To enable safe sensitive data communication El Gamal was chosen due to its ability to have homomorphism and its asymmetric nature.

For each input number $r$ El Gamal encryption generates a pair of cypher text data $C_1C_2$using the public parameters prime $p$, generator $g$ and public key value $x$. The cypher text is not deterministic, meaning a randomness factor is inserted in the encryption, which increases the security of the encrypted data.

The decryption process also uses the public parameters $p$ and $g$ but needs the private key $y$which defines the scheme as asymmetric.

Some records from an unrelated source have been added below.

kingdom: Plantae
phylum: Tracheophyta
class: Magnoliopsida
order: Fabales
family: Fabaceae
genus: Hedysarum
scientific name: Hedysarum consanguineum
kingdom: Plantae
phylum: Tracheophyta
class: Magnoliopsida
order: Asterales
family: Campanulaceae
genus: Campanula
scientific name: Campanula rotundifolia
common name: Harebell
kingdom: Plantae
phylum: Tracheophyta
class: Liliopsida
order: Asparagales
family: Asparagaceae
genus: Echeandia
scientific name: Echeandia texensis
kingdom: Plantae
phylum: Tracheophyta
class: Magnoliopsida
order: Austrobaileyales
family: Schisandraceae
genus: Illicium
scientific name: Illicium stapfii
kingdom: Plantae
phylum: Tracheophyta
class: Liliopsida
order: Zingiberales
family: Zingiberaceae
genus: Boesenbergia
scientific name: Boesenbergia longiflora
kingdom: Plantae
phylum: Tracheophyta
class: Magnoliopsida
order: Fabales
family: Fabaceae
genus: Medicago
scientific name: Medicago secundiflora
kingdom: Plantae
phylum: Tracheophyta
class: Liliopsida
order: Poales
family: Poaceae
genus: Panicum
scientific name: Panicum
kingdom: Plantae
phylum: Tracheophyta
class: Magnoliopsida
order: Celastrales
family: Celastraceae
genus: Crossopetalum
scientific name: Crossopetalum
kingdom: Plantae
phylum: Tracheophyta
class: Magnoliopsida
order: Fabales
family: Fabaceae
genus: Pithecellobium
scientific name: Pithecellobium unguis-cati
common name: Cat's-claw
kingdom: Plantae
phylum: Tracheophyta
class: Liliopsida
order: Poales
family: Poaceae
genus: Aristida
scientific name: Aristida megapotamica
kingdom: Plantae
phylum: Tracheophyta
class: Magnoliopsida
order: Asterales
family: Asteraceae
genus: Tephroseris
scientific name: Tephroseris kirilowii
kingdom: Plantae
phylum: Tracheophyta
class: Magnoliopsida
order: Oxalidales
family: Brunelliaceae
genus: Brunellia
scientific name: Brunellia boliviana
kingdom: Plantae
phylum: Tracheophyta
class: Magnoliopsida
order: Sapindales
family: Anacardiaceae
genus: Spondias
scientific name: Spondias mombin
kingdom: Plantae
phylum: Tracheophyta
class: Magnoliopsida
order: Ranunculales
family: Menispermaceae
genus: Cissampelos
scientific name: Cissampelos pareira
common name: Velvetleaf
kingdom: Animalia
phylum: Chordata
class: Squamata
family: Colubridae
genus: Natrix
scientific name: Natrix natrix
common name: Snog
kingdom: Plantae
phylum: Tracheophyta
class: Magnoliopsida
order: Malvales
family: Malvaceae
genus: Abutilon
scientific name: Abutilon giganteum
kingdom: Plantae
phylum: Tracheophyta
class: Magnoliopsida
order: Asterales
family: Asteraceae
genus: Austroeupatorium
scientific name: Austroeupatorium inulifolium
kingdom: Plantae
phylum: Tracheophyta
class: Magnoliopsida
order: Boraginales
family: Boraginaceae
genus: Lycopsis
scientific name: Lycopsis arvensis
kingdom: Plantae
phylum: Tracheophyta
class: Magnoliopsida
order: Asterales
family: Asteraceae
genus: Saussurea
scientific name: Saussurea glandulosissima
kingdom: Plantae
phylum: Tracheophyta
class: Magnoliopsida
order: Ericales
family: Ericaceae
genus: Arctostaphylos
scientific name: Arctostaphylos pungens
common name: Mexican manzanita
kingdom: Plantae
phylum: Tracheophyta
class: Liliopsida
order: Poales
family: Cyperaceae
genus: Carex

El Gamal scheme by default has multiplicative homomorphism, meaning that the encryption of the multiplication of raw data is equal to the multiplication of encrypted data, i.e:

$C_1C_2(x*y) = C_1C_2(x) * C_1C_2(y)$

Although the application for this characteristic is not directly useful for this project, it indirectly allows additive homomorphism if we use the input data as exponents, being that multiplication of same base operands result in addition of its exponents, so this result in the following scheme for additive homomorphism:

$C_1C_2(g^{x+y}) = C_1C_2(g^x) * C_1C_2(g^y)$

This process has a downside as the resulting decryption will retrieve $g^{x+y}$instead of $x+y$. To retrieve the original data the ECDLP would have to be solved, which depending on size of $x$and $y$ is not feasible. However in zkSnarks context we intend to prove the validity of a transaction withou needing to reveal the actual value, thus atending to the project's needs.

For data that doesn't require additive homomorphism there's no need to encode the original input as exponents, meaning the decryption will avoid having to solve the ECDLP. In this project the raw data encryption will also be used on other sensitive data, such as the KDF secret sharing.